Mrs. Mince drew the tea-table before the fire, sat down with lavish lap in a basket-chair, took up the sugar-tongs, and held them poised like a miniature spear.
“So the old man is dying,” she said, with a slight sniff, thrusting out her slippered feet before the fire and taking the warmth into her bosom.
“Sinking fast,” the vicar answered her; “the last ebb of the tide. A singular man—a most singular man. Marjoy tells me he can’t last a week.”
Mrs. Mince dropped three cubes of sugar with deliberation into her husband’s cup.
“What a moral,” she observed, reflectively; “what a living text on the vanity of riches. Mammon deserts a rich man at the grave; he trusteth in gold and findeth it dust. Zeus Gildersedge might leave a legacy to the ‘living.’ The porch needs repairing, and we cannot afford to pay for dilapidations.”

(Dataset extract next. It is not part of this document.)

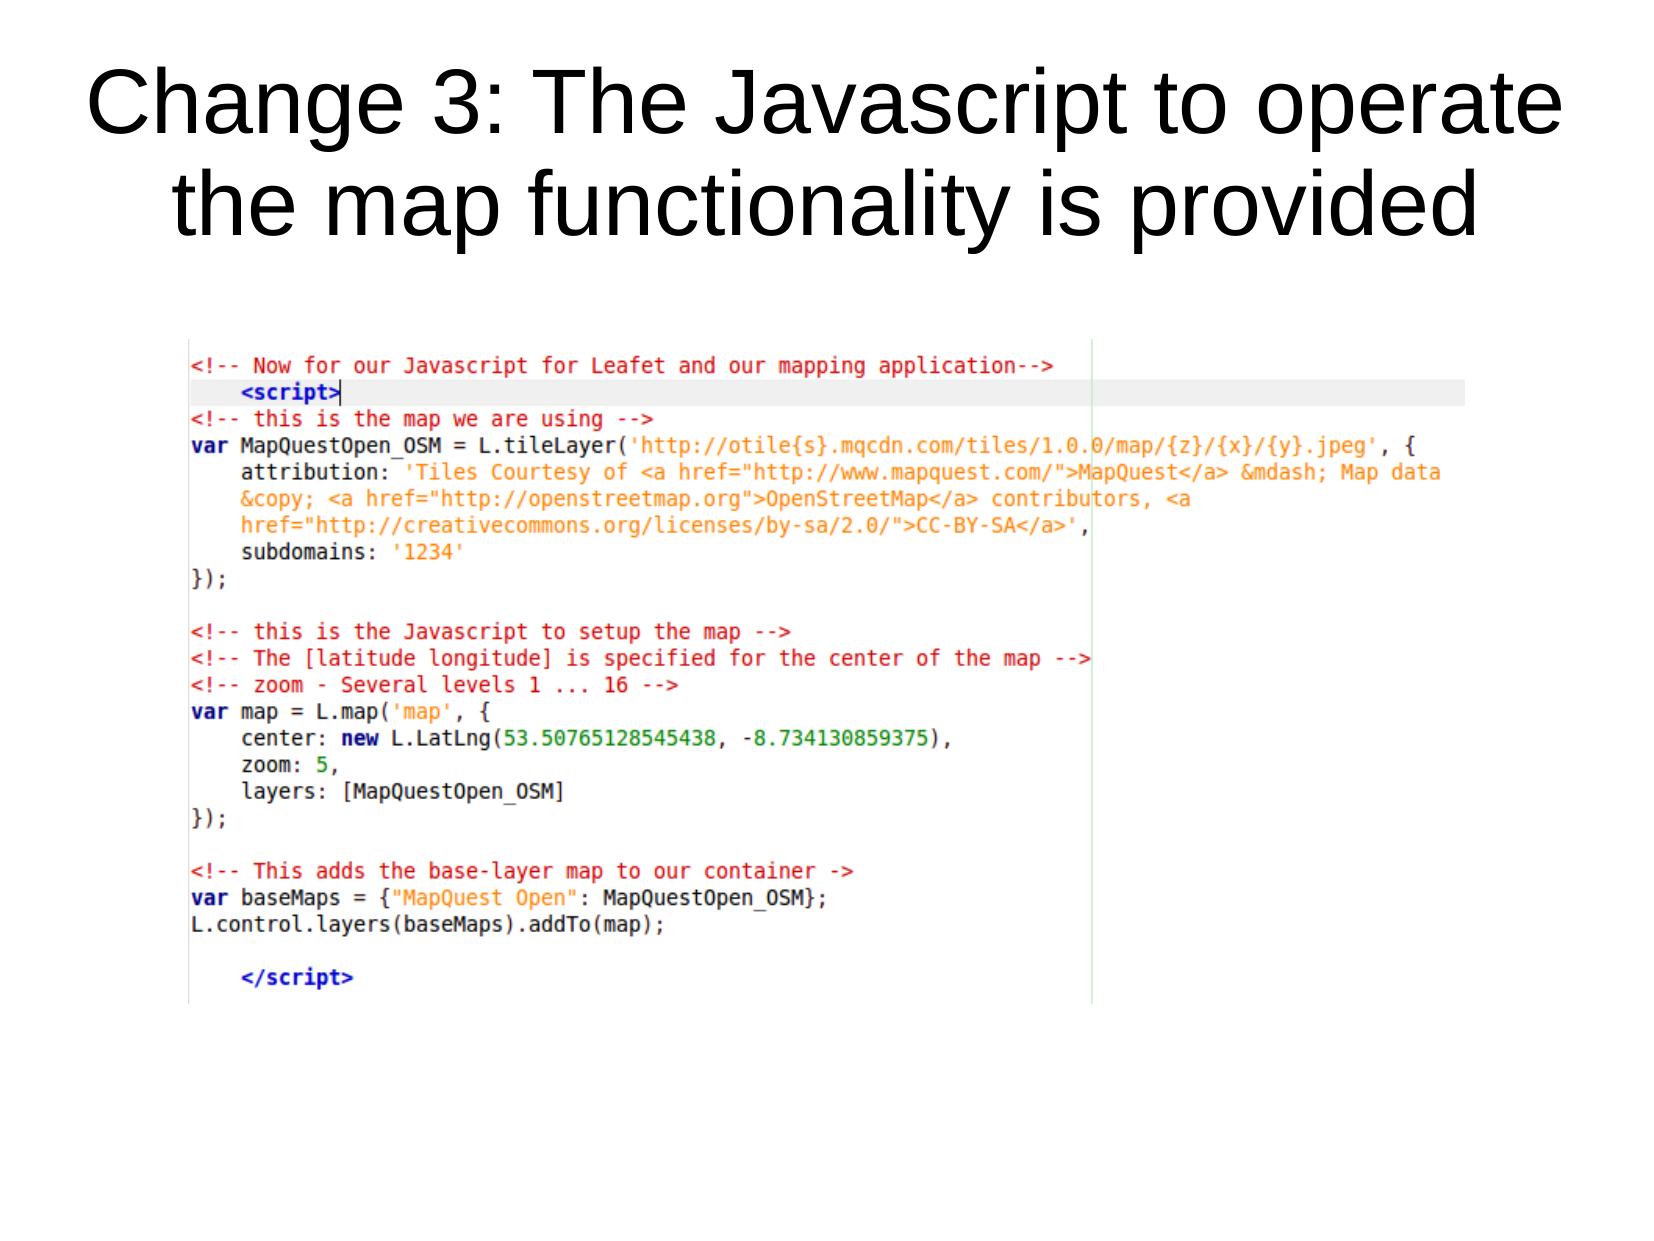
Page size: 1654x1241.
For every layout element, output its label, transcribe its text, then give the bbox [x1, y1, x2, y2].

title Change 3: The Javascript to operate the map functionality is provided [82, 49, 1571, 257]
picture [188, 339, 1465, 1004]
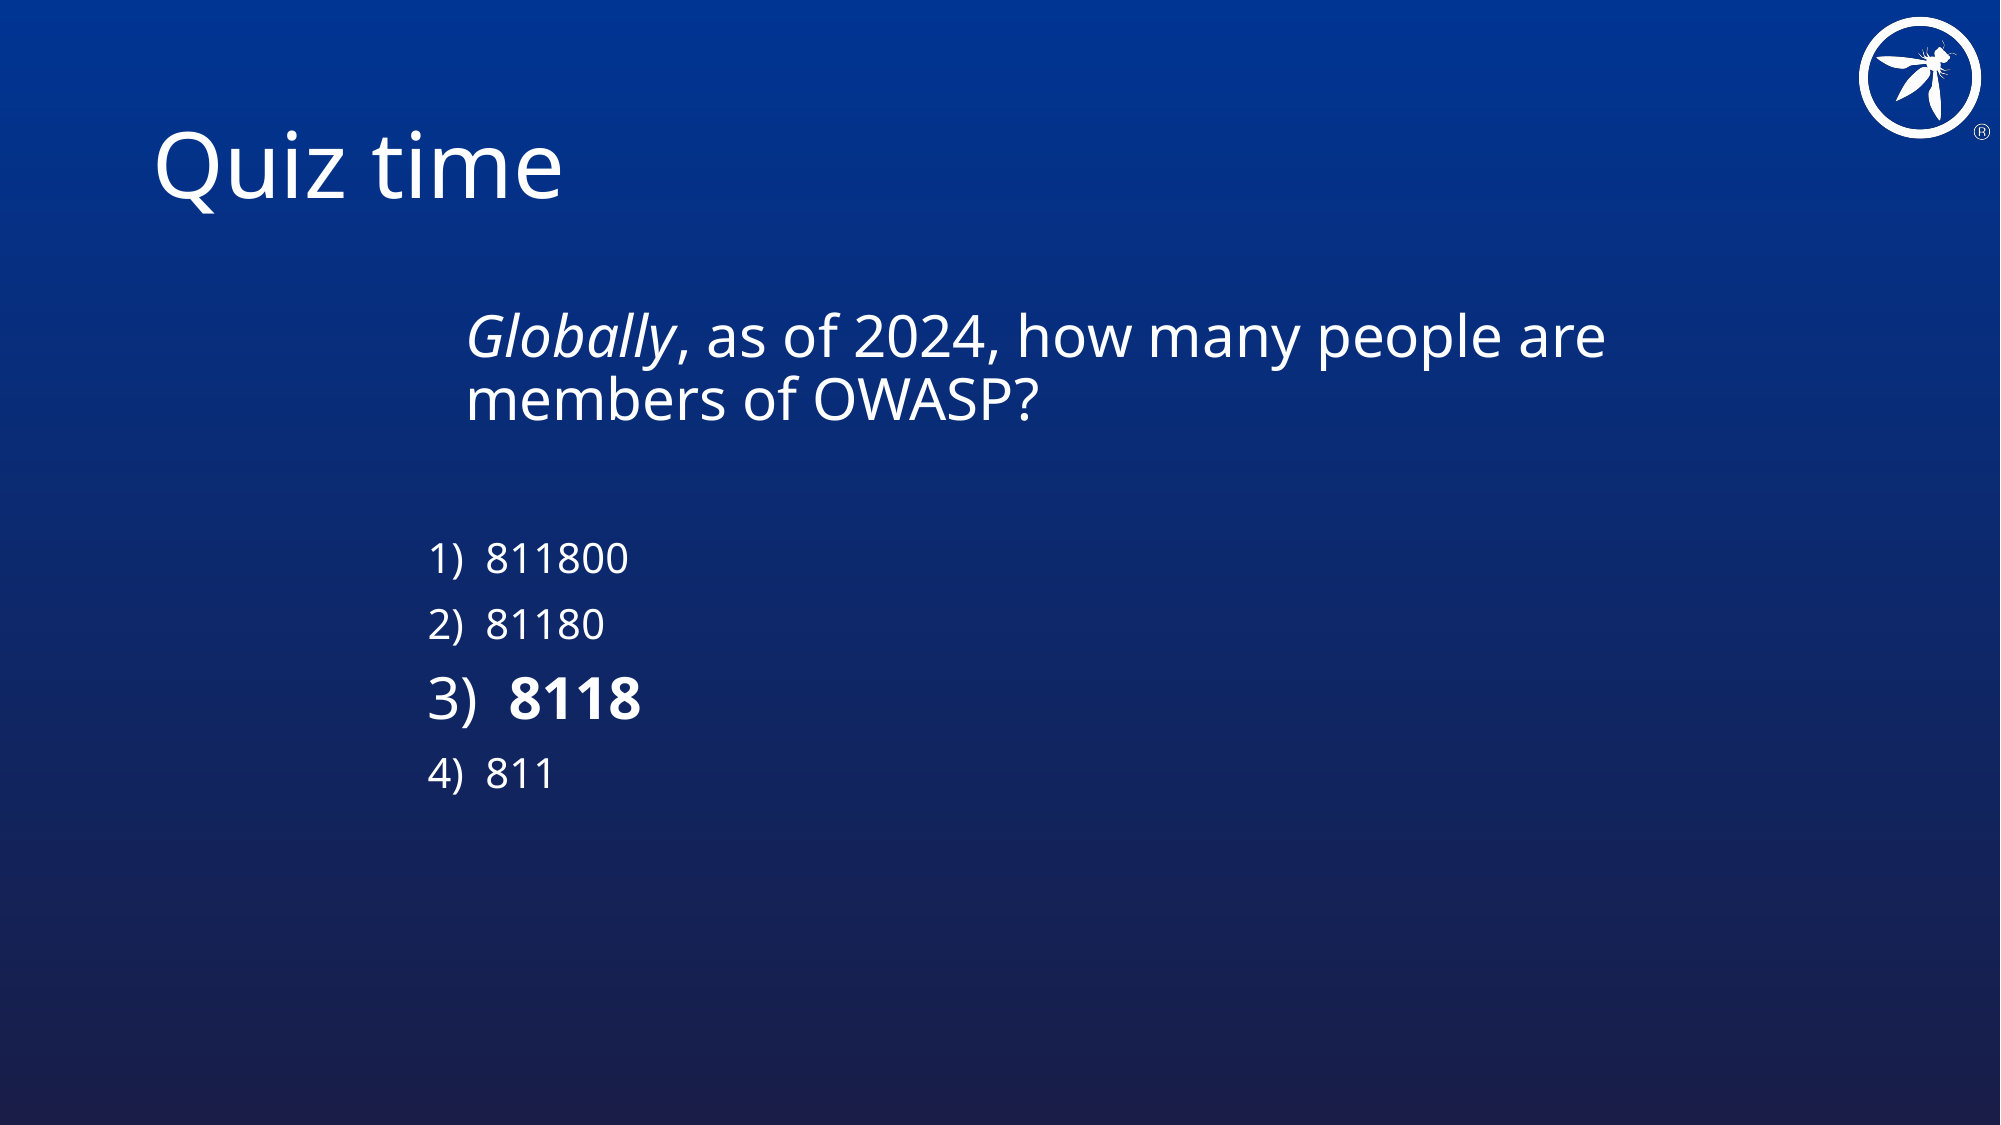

Mr. Mince stared at the fire and smiled.
“There is that daughter,” the vicaress continued, “a dreadful drab; left her father in his old age to run away with that blackguard Gabriel Strong. I wonder what has become of them.”
“Can’t say,” said the clergyman.
“Gone to the bad, of course. Such women always gravitate to the gutter. I’ve no sympathy with the slut. He won’t leave her anything.”